Instinctively, I hid my hands beneath my legs, ashamed. Then I realised that I was looking at a murderer. I pulled my hands back out and scratched them in front of him.

“I’d been biding my time with you. The incident with Katie had been rushed and I didn’t want that to happen again. Besides, Katie was the appetiser. You were the main course, and I wanted to make sure I was ready to devour you.” I retched but nothing came out of me. Jake seemed oblivious, and carried on with his story. “But that lump of clay, that walking black hole, Rob, got there first. You needed to be led, and I was going to show you the way, but he was the one who got to you first and for that I will never forgive him. That’s the reason why he’s bleeding onto the Barratts’ hallway tiles. That’s what happens to people who cross me.”

“Get to the point,” I snapped, unable to cope with this for much longer. I scratched at my itching skin, feeling dirty just from listening to him. Next to me, Aiden sat quietly, still and impassive as always. He could be watching cartoons again, not listening to the ramblings of a psychopath.

“You were tainted when you had Aiden, but I knew I could salvage you. It would just take some breaking to get you where I wanted you. When I saw Aiden slip out of school that day I followed him at first to see what he was doing. I realised that I might never get him alone like this again. I might never have a chance to do what I’d wanted to do for years.” He licked his lips as he relayed the memory. “I was already soaked through from checking the outside of the school with Simon. I followed your son’s red coat through the pouring rain all the way down to the river. There he was, just standing and staring at the gushing water.”

I thought of my nightmares after Aiden was taken. I thought of that image forever haunting me: Aiden floating beneath the tumultuous waters. Aiden in the still, calm part of the river with his lips blue and his skin white.

Jake’s fingers gripped the knife even tighter. He lifted his arms in animation as his excitement grew. “This was my chance. I knew what it would do to you, and I knew I had to do it. The slate had to be wiped clean, Emma. I needed you to be that broken girl again, the one I fell in love with. You’d become too assured in your role as a mother. I saw how you played with Aiden in the park, and I saw you slowly becoming a family with Rob. You even had the friends I saw us having, Josie and Hugh. It wasn’t fair. It was all supposed to be for us.”

“What did you do?” I whispered.

“I pushed him,” he said.

“You did what?”

“I pushed him into the river.”

I turned to my son. He was blank faced and staring right at me. There were no answers in that face, only more questions. I reached out to touch him, before retracting my hand. Then I moved to face my husband.

“What happened after you pushed him into the river?” I asked.
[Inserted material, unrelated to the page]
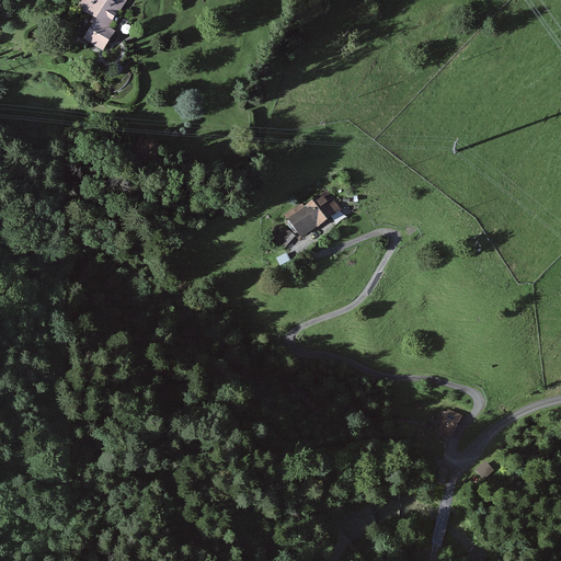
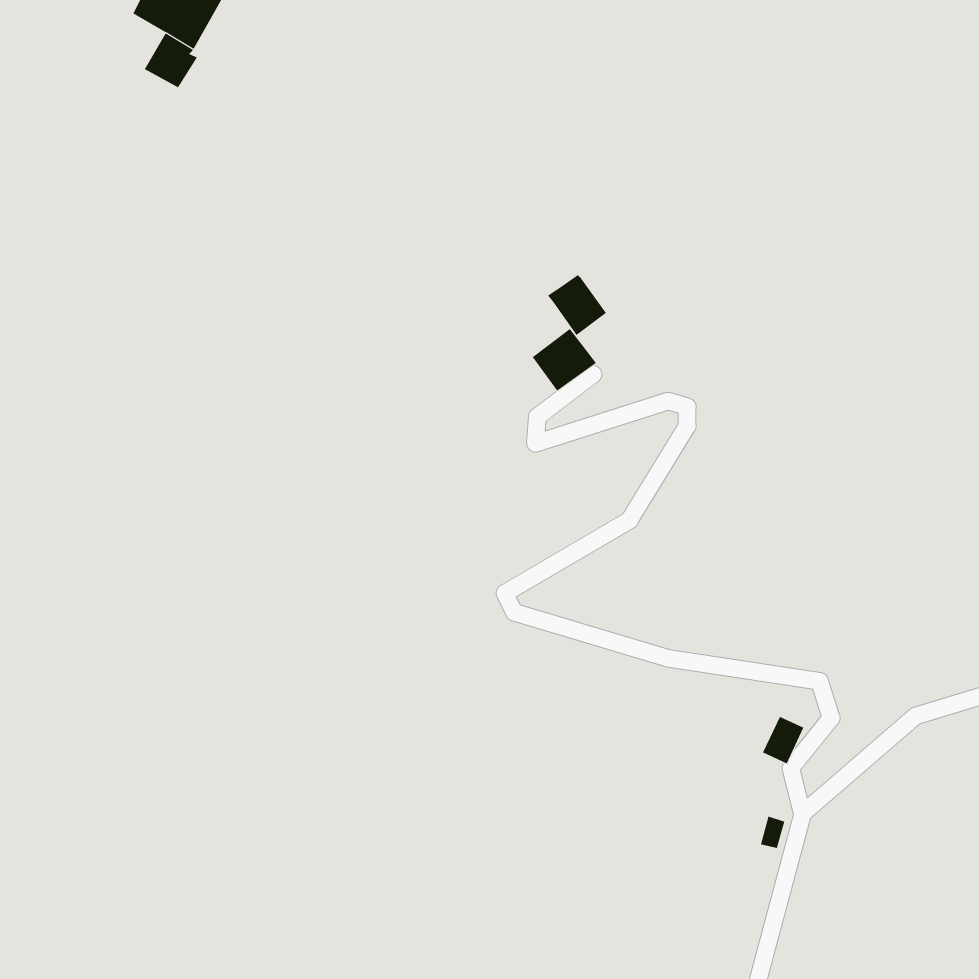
building: [284,202,318,237] -> [547,274,607,336]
Jake shrugged. “I went back to the school.”

“I don’t understand.”

“That’s because you’re stupid. You’ve accused me of kidnapping your son, but why would I do that? I never wanted him, I wanted you. Aiden just gets in the way. With him around you have no time for me, or the baby growing inside you. He’s an obstacle to me.”

“Who took him? Tell me. I need to know,” I begged.
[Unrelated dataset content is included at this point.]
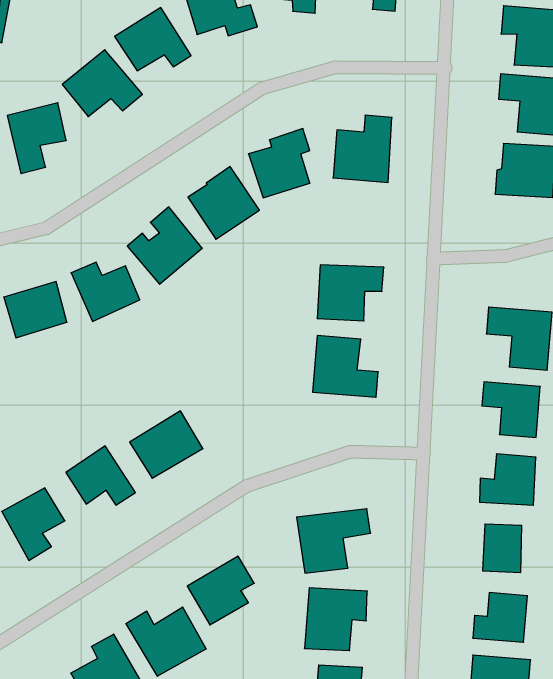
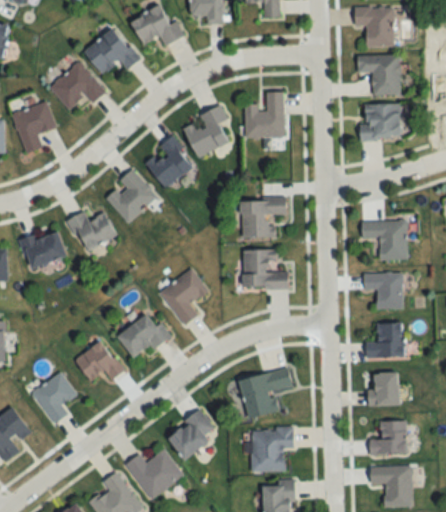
building: none -> [159,269,208,326]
Jake just laughed. “I don’t know. Some chancer who was nearby and saw a kid drowning in the river. They must have fished him out and thanked God because it meant they could keep him in their sick little dungeon or whatever.” He was so casual and callous that my stomach lurched and I tasted bile at the back of my throat.

“It wasn’t you,” I whispered.

“Of course not,” he said. “I wanted him out of the way, like I wanted your parents out of the way.”